NEW YORK, February 23, 2009 – With the world anxiously waiting to see how the economic downturn will affect India's economic growth, a panel met at Asia Society headquarters to focus specifically on India's IT/offshoring industry, which accounts for approximately 5.5% of the country's GDP. While a general sense of optimism prevailed, despite widespread negative trends, the panelists voiced growing apprehension about possible protectionist US policies, which, in their view, have the potential to stifle future Indian growth.

NASSCOM Chairman and Zensar Technologies Ltd. CEO Ganesh Natarajan illustrated the Indian IT sector's unparalleled growth, noting how the market that was a meager 4.8Bn (USD) only ten years ago now amounts to approximately 64Bn (USD). That achievement has not only brought monetary gains but has also instilled an unwavering confidence in Indians who continue to believe in a better future for their country. Sadly, the global economic recession and domestic turbulence—specifically, terrorism and the Satyam scandal—have shaken the faith of overseas investors, leaving the country with an uncertain future.
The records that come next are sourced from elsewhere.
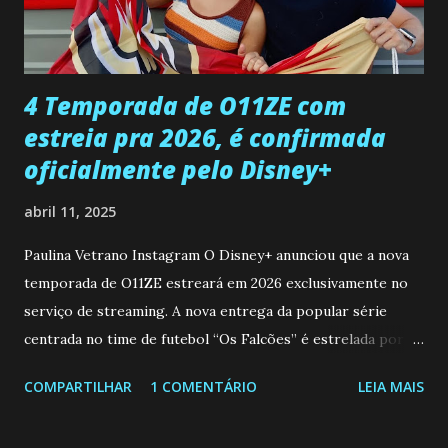
ter sido vítima da fúria de Gabriel. Artur informa a Gabriel
que a clínica inseminou por engano outra paciente, que está
...
4 Temporada de O11ZE com
estreia pra 2026, é confirmada
oficialmente pelo Disney+
abril 11, 2025
Paulina Vetrano Instagram O Disney+ anunciou que a nova
temporada de O11ZE estreará em 2026 exclusivamente no
serviço de streaming. A nova entrega da popular série
centrada no time de futebol “Os Falcões” é estrelada por
Mariano González (Gabo), David Penagos (Ricky) e Luan
COMPARTILHAR
1 COMENTÁRIO
LEIA MAIS
Brum (Dedé), que voltam a interpretar seus personagens
originais, e apresenta um elenco de novos Falcões liderado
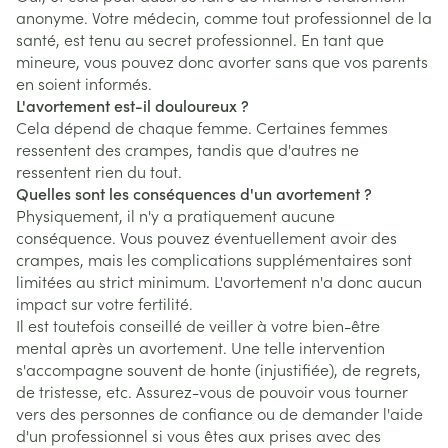
anonyme. Votre médecin, comme tout professionnel de la
santé, est tenu au secret professionnel. En tant que
mineure, vous pouvez donc avorter sans que vos parents
en soient informés.
L'avortement est-il douloureux ?
Cela dépend de chaque femme. Certaines femmes
ressentent des crampes, tandis que d'autres ne
ressentent rien du tout.
Quelles sont les conséquences d'un avortement ?
Physiquement, il n'y a pratiquement aucune
conséquence. Vous pouvez éventuellement avoir des
crampes, mais les complications supplémentaires sont
limitées au strict minimum. L'avortement n'a donc aucun
impact sur votre fertilité.
Il est toutefois conseillé de veiller à votre bien-être
mental après un avortement. Une telle intervention
s'accompagne souvent de honte (injustifiée), de regrets,
de tristesse, etc. Assurez-vous de pouvoir vous tourner
vers des personnes de confiance ou de demander l'aide
d'un professionnel si vous êtes aux prises avec des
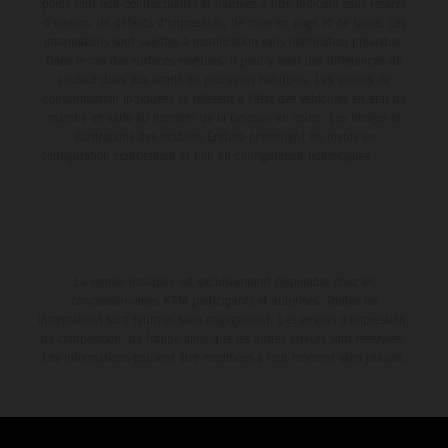
poids sont non-contractuelles et fournies à titre indicatif sous réserve
d'erreurs, de défauts d'impression, de mise en page et de saisie; ces
informations sont sujettes à modification sans notification préalable.
Dans le cas des surfaces revêtues, il peut y avoir des différences de
couleur dues aux écarts de processus habituels. Les valeurs de
consommation indiquées se réfèrent à l'état des véhicules en état de
marche en série au moment de la livraison en usine. Les images et
illustrations des modèles Enduro présentent les motos en
configuration compétition et non en configuration homologuée.
La remise indiquée est exclusivement disponible chez les
concessionnaires KTM participants et autorisés. Toutes les
informations sont fournies sans engagement. Les erreurs d'impression,
de composition, de frappe ainsi que les autres erreurs sont réservées.
Les informations peuvent être modifiées à tout moment sans préavis.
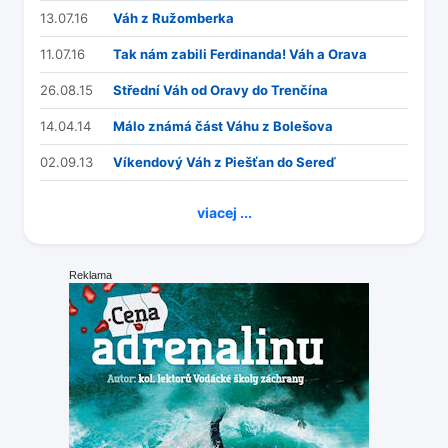
13.07.16
Váh z Ružomberka
11.07.16
Tak nám zabili Ferdinanda! Váh a Orava
26.08.15
Střední Váh od Oravy do Trenčína
14.04.14
Málo známá část Váhu z Bolešova
02.09.13
Víkendový Váh z Piešťan do Sereď
viacej ...
Reklama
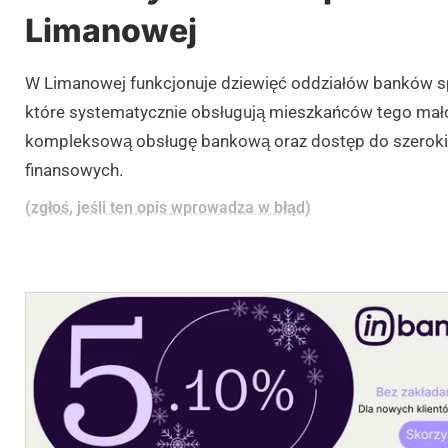
Limanowej
W Limanowej funkcjonuje dziewięć oddziałów banków sp
które systematycznie obsługują mieszkańców tego mało
kompleksową obsługę bankową oraz dostęp do szerokie
finansowych.
(zgłoś, jeśli ten opis wprowadza w błąd)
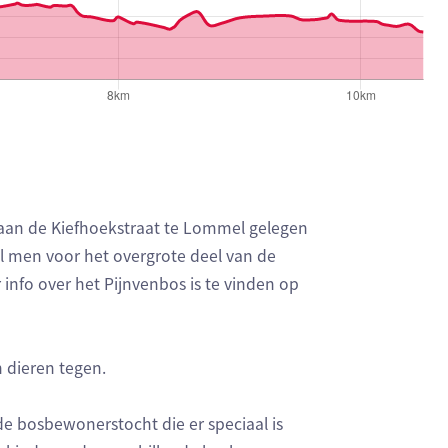
 aan de Kiefhoekstraat te Lommel gelegen
l men voor het overgrote deel van de
r info over het Pijnvenbos is te vinden op
 dieren tegen.
e bosbewonerstocht die er speciaal is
As caution rises, India has seen a withdrawal in foreign institutional investment since August 2008, yet its IT economy still holds long-term investment potential, according to Seth Bergstein, managing director and head of Global Services Group of the Investment Banking Division at Morgan Stanley. Bergstein explained that while project-oriented application development still constitutes the majority, as it did at the time of the dot-com crash, the current IT service exports industry covers a wider range of services than it did previously; also, more demand for outsourcing is coming not only from banking and financial firms but also from health care and manufacturing companies. Moreover, companies like NASSCOM, along with other industry players, are making a concerted effort to encourage innovation and provide new services to drive growth.

The Indian government's efficient handling of terrorism and corporate governance is essential to regain confidence overseas, noted Tim Massad, a partner at Cravath, Swaine & Moore LLP. The government's swift handling of the Satyam case is a testament to the importance of governance in the country. Without de-emphasizing the need for safety, Stern School of Business professor Marti Subrahmanyam urged objectivity in analyzing India's current position.

The panel expressed deep concern for the potentially protectionist policies that are currently being considered by the US Congress. S. Mitra Kalita, deputy bureau chief of the Economics Bureau at the Wall Street Journal, steered attention to the recent US stimulus bill that imposes limits on H1-B (work) visas for the firms that received bail-out funds. David Good, chief representative of Tata North America, argued that such protectionist measures could be very damaging for several companies, across different industries, to the point where they might even be forced to shut down.

The vulnerabilities shaking India's foundation are also distressing countries all over the world. Compared to many of those other countries, India seems to be holding its own, with the economy estimated to grow by approximately 6% and with a balance of technology companies, education and research institutes, investors, government and a talented youth striving to continue the IT/offshoring success story even in the face of the downturn. With that amount of domestic stability, India's success largely depends on America's cooperation and the world economy's ability to bounce back.